— TASK —
Copy word for word everything in the listing from the line containing "Bio Paranüsse 100g" down to the final line, including both of those lines.

— DATASET —
▶
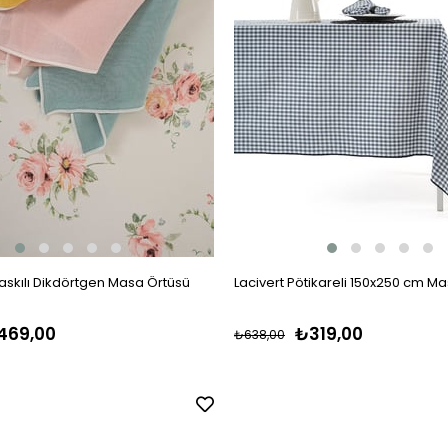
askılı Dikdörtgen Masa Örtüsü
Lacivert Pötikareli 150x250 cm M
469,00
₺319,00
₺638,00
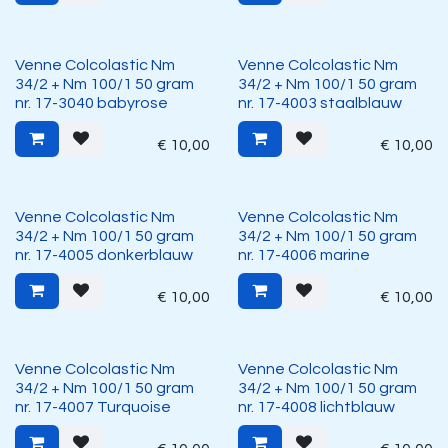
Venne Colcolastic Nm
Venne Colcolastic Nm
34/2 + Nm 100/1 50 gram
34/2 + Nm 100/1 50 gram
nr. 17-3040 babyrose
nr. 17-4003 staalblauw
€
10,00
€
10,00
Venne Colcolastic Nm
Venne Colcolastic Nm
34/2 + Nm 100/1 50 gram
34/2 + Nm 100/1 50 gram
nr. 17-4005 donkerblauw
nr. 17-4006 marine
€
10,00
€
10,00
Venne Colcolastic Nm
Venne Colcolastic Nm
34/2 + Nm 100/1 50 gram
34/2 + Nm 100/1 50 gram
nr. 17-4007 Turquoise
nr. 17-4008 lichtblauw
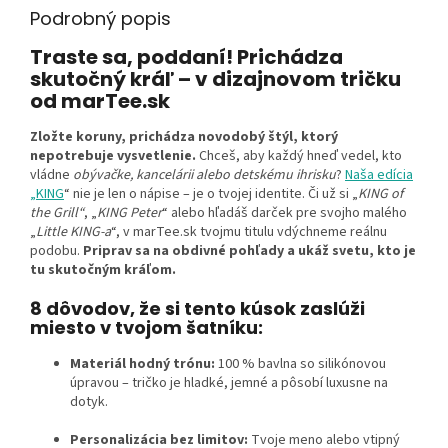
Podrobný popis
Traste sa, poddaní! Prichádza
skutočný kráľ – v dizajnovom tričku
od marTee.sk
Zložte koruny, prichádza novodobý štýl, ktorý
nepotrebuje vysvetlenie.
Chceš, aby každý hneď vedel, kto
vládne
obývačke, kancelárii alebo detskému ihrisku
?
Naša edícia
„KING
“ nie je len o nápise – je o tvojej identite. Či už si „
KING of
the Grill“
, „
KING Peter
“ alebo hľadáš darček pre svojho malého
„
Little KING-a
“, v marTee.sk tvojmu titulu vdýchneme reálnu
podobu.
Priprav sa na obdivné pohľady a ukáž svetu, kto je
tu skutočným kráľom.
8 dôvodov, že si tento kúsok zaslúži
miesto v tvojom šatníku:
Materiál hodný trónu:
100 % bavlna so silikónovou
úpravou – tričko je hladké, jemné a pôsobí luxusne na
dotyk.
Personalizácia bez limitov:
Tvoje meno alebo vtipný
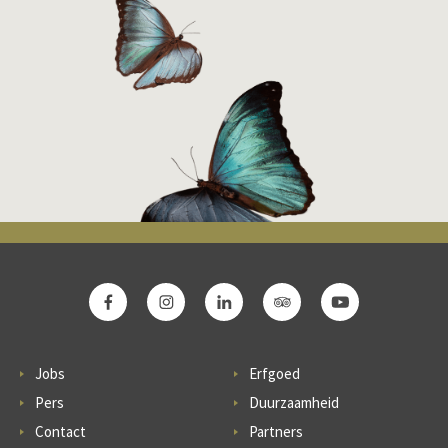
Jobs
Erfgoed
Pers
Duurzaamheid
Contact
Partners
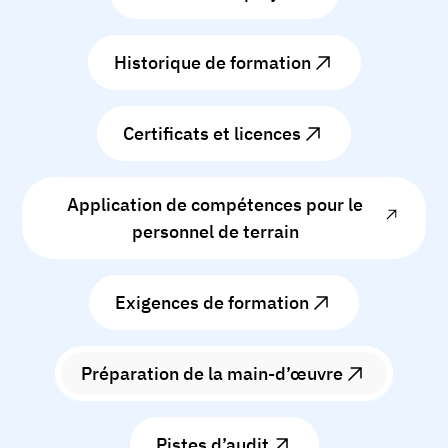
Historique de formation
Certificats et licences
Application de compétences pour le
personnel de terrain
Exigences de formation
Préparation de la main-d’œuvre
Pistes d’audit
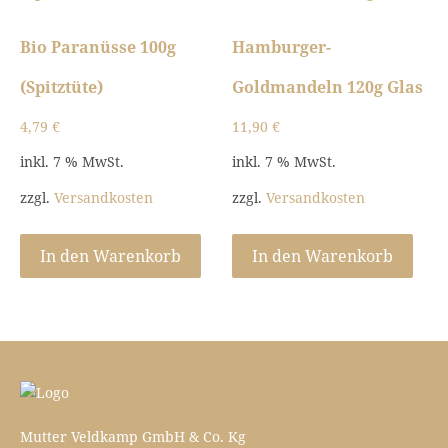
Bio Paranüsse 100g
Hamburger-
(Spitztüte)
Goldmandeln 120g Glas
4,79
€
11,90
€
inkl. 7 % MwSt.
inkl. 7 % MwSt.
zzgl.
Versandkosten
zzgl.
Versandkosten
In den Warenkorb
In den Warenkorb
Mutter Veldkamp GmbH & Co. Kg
◀
— RESULT OF THIS EXERCISE —
Bio Paranüsse 100g
Hamburger-
(Spitztüte)
Goldmandeln 120g Glas
4,79
€
11,90
€
inkl. 7 % MwSt.
inkl. 7 % MwSt.
zzgl.
Versandkosten
zzgl.
Versandkosten
In den Warenkorb
In den Warenkorb
Mutter Veldkamp GmbH & Co. Kg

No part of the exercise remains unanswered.